### Data for this exercise

· · · · ·

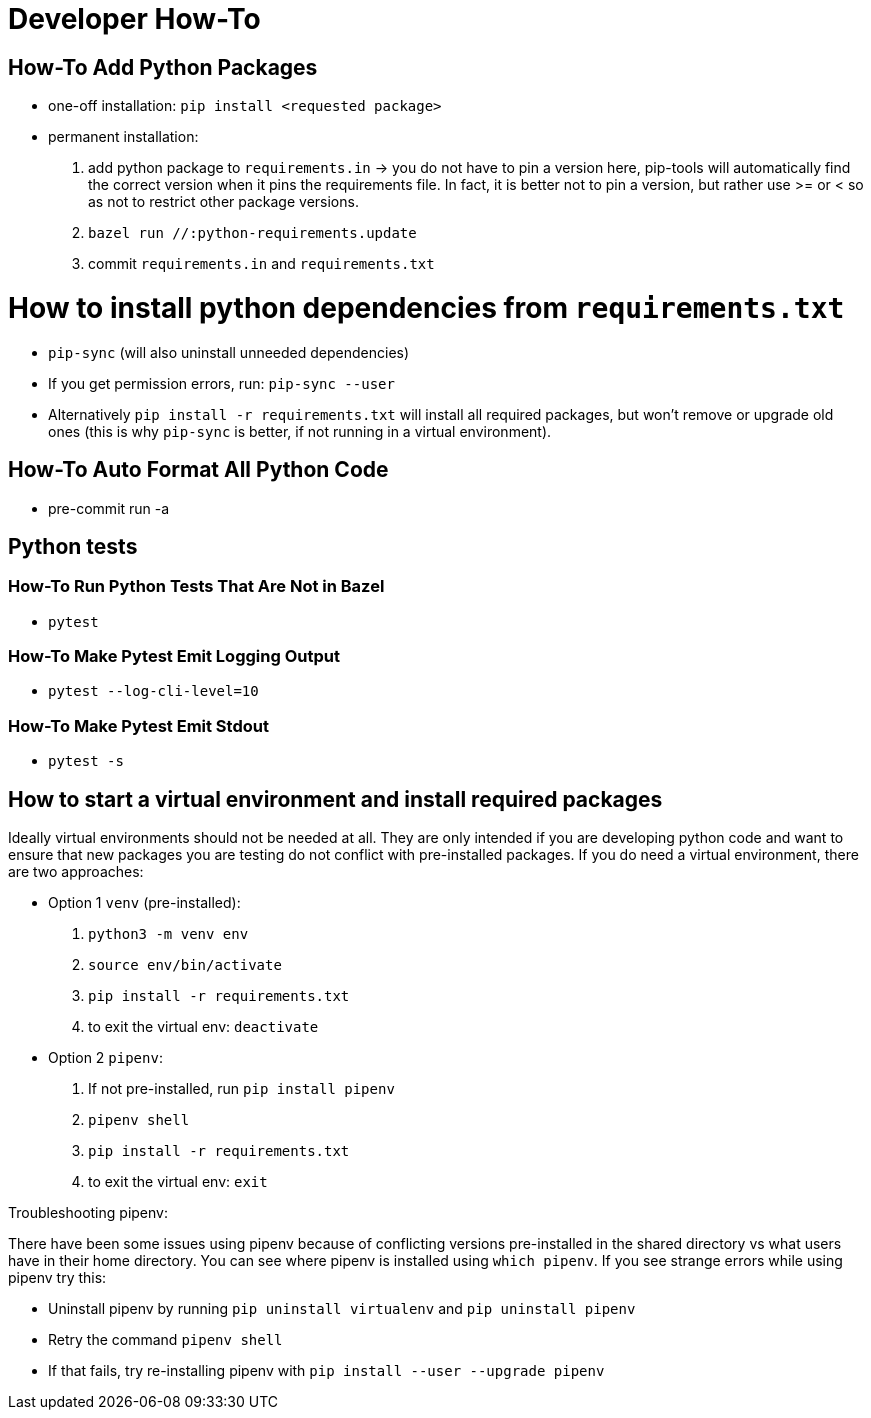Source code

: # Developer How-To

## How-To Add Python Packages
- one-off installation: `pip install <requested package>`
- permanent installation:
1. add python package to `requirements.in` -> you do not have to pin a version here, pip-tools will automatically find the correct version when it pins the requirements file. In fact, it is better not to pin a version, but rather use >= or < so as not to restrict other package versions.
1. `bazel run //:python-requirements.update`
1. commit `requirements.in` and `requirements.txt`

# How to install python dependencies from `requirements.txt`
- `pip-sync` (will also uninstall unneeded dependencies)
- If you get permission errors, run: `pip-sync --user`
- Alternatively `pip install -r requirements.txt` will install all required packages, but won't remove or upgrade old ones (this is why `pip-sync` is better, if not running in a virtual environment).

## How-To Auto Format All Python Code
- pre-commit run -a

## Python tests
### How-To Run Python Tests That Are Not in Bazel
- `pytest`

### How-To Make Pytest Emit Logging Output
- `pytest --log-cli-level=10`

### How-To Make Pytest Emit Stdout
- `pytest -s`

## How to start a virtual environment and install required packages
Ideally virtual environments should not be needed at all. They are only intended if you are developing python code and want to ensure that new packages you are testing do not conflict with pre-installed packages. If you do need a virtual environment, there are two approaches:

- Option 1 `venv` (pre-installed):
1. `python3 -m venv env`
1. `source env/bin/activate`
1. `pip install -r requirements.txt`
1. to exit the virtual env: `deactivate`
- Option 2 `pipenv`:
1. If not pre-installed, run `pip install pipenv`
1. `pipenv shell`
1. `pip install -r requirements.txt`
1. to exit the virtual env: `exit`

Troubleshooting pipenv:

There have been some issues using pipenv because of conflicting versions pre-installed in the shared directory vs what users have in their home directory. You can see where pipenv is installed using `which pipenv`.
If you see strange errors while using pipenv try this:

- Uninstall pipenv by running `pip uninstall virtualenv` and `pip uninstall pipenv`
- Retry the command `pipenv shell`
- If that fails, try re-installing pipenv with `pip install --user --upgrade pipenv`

· · · · ·

### Instructions to follow
Send back, unchanged, every line of the records from the one with "- Uninstall pipenv" through the last.

### Task response
- Uninstall pipenv by running `pip uninstall virtualenv` and `pip uninstall pipenv`
- Retry the command `pipenv shell`
- If that fails, try re-installing pipenv with `pip install --user --upgrade pipenv`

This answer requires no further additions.